Pour Chabrol, après Les cousins, on a fait A double tour. Les extérieurs ont été tournés à côté d’Aix-en-Provence, et les intérieurs au studio de Boulogne. Pour le personnage joué par Antonella Lualdi, on a eu l’idée d’une maison japonaise posée dans un champ, en face de la demeure bourgeoise, afin d’appuyer le contraste. Avec Evein, on avait proposé cette idée à Chabrol qui l’avait accepté tout de suite : « Tiens c’est une idée. Je dirai qu’elle est la fille de l’ambassadeur au Japon ! ». Il faut dire que c’était facile avec Chabrol. Presque tout l’amusait, il n’avait pas d’idées arrêtées sur le décor, pas d’exigence.

  A double tour (c) D.R.

Alain Resnais est un réalisateur pour qui le décor a beaucoup d’importance, il prend beaucoup de temps pour trouver la bonne solution. Il regarde tout, demande des photos, donne souvent des informations très précises sur les personnages, et c’est important pour moi de savoir d’où ils viennent. Notre métier est aussi psychologique : comprendre les personnages et ce que le metteur en scène veut en faire.

Je pense beaucoup aux comédiens. Je me rappelle avoir fait un petit appartement pour La proie pour l’ombre. Quand Alexandre Astruc a visité le décor, il m’a dit : « C’est curieux, je ne vois pas du tout cet acteur là-dedans ! » En effet, j’avais fait le décor en pensant à un autre qui, entre temps, avait été remplacé. On a dû faire quelques modifications en catastrophe.

Objectif Cinéma : Un autre de vos décors pour Chabrol, Landru, est délibérément stylisé. Quelle en est la raison ?

Jacques Saulnier : Parfois, un choix esthétique est amené par des contraintes financières. J’étais assistant de Max Douy sur Marguerite de la nuit (réal : Claude Autant-Lara, ndr), qui était un essai de rompre avec les décors réalistes habituels. Mais au départ, c’était pour tenir dans le budget du producteur qui n’avait pas un sou. Max a proposé de styliser de cette façon, en simplifiant. Et d’éviter ainsi la construction réelle, les portes, les détails... Autant-Lara, qui avait été décorateur dans les années 1920, a dit tout de suite oui. C’était dans l’esprit expressionniste de son époque, et le sujet du film - la légende de Faust - s’y prêtait tout à fait.

Landru (c) D.R.

Les décors stylisés sont très intéressants, mais on n’en fait pas suffisamment car les producteurs sont frileux. Dans Juliette ou la clé des songes, un décor de Trauner et mon second film en tant qu’assistant, on était aussi dans le fantastique. La fameuse forêt, avec ses immenses arbres en feuilles sur les plateaux de Boulogne, aurait pu être beaucoup moins réaliste, mais à l’époque on n’osait pas.

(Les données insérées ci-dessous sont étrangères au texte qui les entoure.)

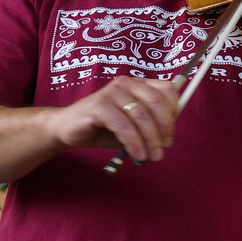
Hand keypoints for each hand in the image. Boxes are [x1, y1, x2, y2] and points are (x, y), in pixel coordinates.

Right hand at [47, 76, 177, 162]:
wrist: (68, 129)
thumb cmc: (104, 128)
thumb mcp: (133, 126)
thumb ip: (150, 126)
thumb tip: (168, 137)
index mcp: (138, 84)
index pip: (167, 90)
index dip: (173, 112)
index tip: (170, 135)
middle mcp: (127, 83)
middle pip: (156, 102)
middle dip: (164, 128)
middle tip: (164, 148)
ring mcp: (112, 91)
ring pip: (141, 115)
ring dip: (150, 139)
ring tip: (152, 157)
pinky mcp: (99, 105)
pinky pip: (123, 125)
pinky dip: (133, 142)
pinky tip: (137, 154)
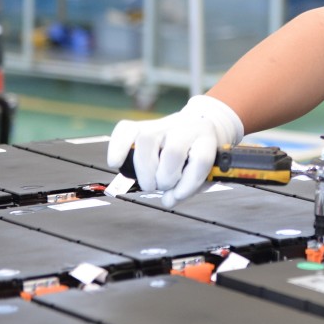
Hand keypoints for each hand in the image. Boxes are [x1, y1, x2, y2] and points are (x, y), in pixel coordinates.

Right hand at [106, 95, 243, 207]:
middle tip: (162, 186)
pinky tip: (116, 163)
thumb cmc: (198, 154)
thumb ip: (189, 187)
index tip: (178, 195)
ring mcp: (164, 123)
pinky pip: (125, 130)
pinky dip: (117, 147)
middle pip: (173, 151)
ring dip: (144, 170)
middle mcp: (186, 127)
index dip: (189, 184)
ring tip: (148, 182)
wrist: (198, 126)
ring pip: (147, 140)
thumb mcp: (204, 171)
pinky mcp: (143, 125)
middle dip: (165, 178)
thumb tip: (168, 200)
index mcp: (206, 138)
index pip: (200, 160)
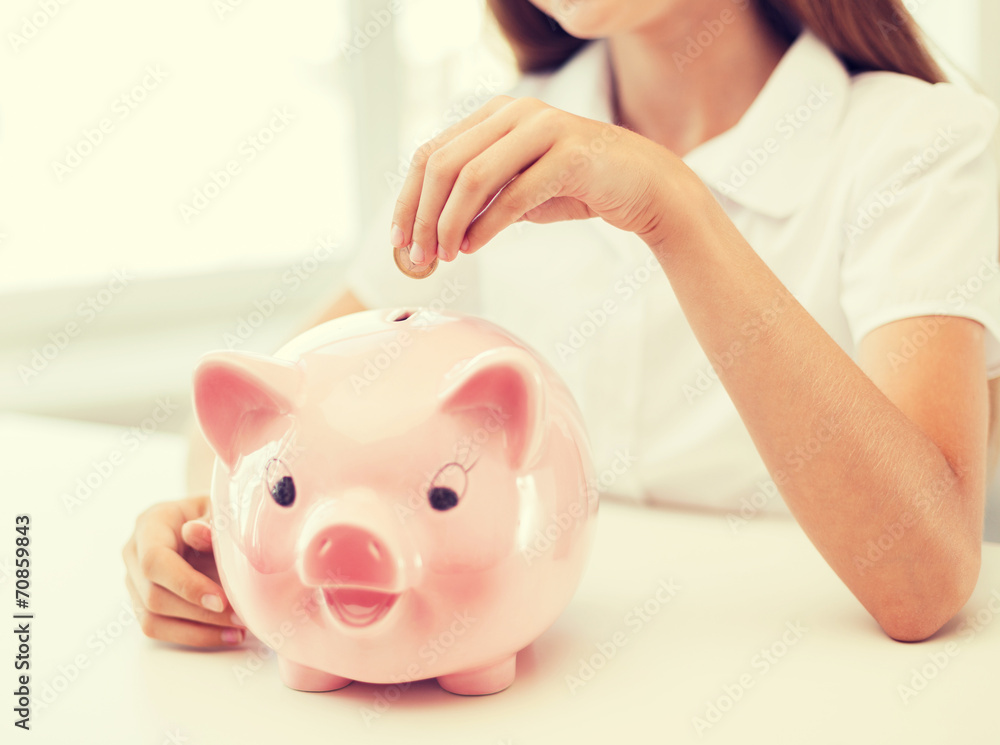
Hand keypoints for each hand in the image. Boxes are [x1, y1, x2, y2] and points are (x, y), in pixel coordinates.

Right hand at [123, 496, 244, 647]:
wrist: (208, 519)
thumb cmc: (216, 512)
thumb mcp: (218, 507)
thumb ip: (209, 520)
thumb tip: (197, 532)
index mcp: (150, 524)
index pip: (155, 561)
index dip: (186, 584)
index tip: (221, 601)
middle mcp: (134, 554)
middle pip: (153, 596)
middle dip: (199, 613)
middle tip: (240, 617)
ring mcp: (135, 581)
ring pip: (153, 619)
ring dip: (198, 631)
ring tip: (238, 632)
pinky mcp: (143, 602)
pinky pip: (160, 628)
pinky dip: (194, 636)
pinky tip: (227, 635)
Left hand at [389, 95, 696, 263]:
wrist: (644, 186)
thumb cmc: (576, 187)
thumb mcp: (516, 188)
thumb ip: (477, 198)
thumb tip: (429, 232)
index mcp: (496, 115)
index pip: (432, 152)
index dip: (408, 198)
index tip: (399, 239)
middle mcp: (516, 113)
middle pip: (445, 163)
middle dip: (423, 215)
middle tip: (418, 256)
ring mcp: (544, 128)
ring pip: (474, 176)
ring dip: (450, 222)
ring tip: (446, 255)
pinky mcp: (571, 154)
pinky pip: (514, 194)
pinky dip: (486, 226)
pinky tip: (473, 247)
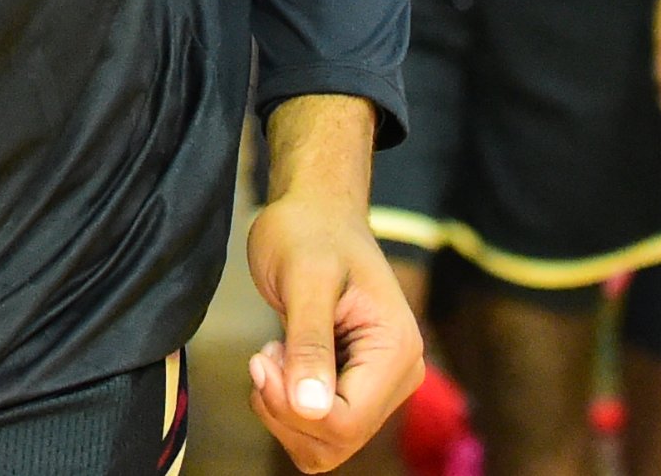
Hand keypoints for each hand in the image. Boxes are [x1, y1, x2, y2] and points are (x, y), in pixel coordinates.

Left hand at [243, 184, 421, 472]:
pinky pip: (316, 430)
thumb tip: (312, 408)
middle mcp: (397, 378)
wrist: (315, 214)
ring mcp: (376, 388)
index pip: (346, 423)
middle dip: (284, 408)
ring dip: (282, 411)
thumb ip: (310, 343)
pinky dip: (286, 408)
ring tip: (274, 353)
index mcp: (397, 351)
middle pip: (334, 442)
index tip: (262, 356)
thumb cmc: (309, 232)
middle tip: (265, 352)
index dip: (292, 406)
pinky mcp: (353, 389)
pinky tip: (282, 361)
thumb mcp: (305, 280)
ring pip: (323, 447)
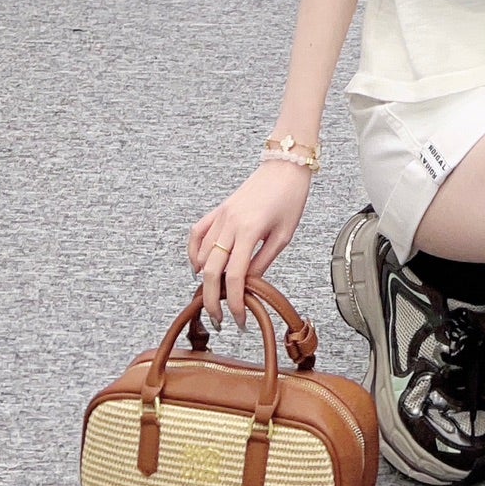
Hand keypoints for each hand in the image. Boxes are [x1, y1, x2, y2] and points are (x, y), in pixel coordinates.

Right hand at [187, 161, 312, 329]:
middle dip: (212, 300)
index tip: (239, 320)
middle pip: (210, 271)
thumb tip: (248, 285)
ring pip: (201, 255)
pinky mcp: (218, 210)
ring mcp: (220, 216)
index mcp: (249, 230)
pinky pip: (196, 234)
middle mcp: (229, 224)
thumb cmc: (290, 198)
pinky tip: (199, 267)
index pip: (235, 277)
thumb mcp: (284, 235)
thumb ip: (263, 261)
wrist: (285, 165)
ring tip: (214, 296)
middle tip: (220, 319)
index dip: (235, 302)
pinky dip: (194, 253)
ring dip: (203, 280)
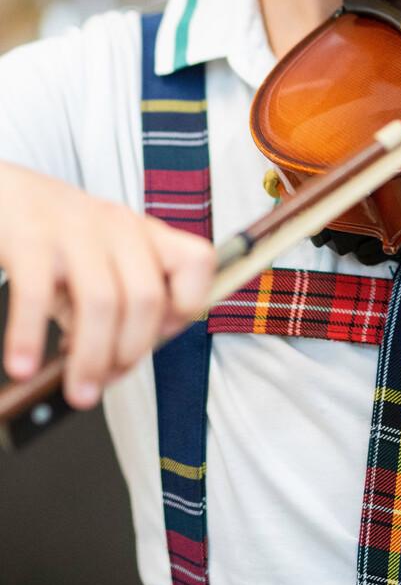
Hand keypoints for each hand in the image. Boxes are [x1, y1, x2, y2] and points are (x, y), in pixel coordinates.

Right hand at [0, 162, 215, 408]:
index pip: (197, 261)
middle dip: (130, 353)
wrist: (5, 194)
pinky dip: (30, 338)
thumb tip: (112, 365)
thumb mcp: (102, 264)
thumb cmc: (59, 237)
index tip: (160, 336)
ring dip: (90, 359)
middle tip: (106, 382)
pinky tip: (23, 366)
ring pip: (101, 302)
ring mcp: (75, 229)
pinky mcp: (30, 238)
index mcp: (145, 233)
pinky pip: (36, 295)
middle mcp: (119, 227)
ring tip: (77, 390)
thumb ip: (117, 308)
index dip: (188, 306)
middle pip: (147, 297)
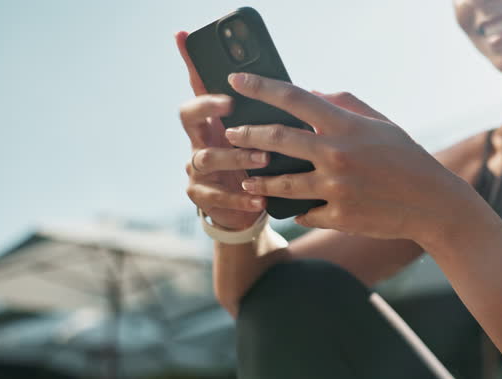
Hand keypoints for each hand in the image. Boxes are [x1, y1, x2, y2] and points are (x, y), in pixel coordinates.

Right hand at [175, 31, 267, 230]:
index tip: (194, 44)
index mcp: (217, 121)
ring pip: (206, 157)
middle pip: (189, 114)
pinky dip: (239, 199)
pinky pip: (215, 196)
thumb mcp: (272, 138)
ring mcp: (198, 169)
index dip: (195, 65)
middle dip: (207, 107)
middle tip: (231, 106)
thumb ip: (282, 116)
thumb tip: (312, 92)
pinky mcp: (203, 196)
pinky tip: (259, 198)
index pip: (201, 87)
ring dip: (235, 157)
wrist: (248, 211)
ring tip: (262, 159)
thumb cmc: (262, 166)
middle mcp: (202, 140)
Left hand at [225, 73, 480, 244]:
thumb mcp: (380, 124)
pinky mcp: (339, 217)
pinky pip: (303, 212)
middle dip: (246, 135)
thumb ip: (344, 105)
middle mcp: (336, 155)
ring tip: (245, 177)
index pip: (293, 98)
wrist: (432, 203)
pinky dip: (295, 209)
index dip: (260, 86)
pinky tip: (288, 207)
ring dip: (257, 179)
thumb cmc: (406, 158)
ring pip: (280, 183)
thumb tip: (310, 93)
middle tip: (231, 133)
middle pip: (276, 140)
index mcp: (345, 126)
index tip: (236, 81)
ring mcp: (336, 189)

J’ai moi-même proposé plusieurs fois des décors qui s’éloignent du réalisme. Quelques fois, cela s’est fait, comme avec Mélo ou Landru. C’était aussi pour des raisons économiques. J’ai proposé ces décors 1914 très stylisés à Chabrol, que ça a beaucoup amusé, bien sûr. Et ils ont exercé une influence sur le ton du film, la mise en scène, le jeu des comédiens. Ce décor m’a valu d’excellentes critiques.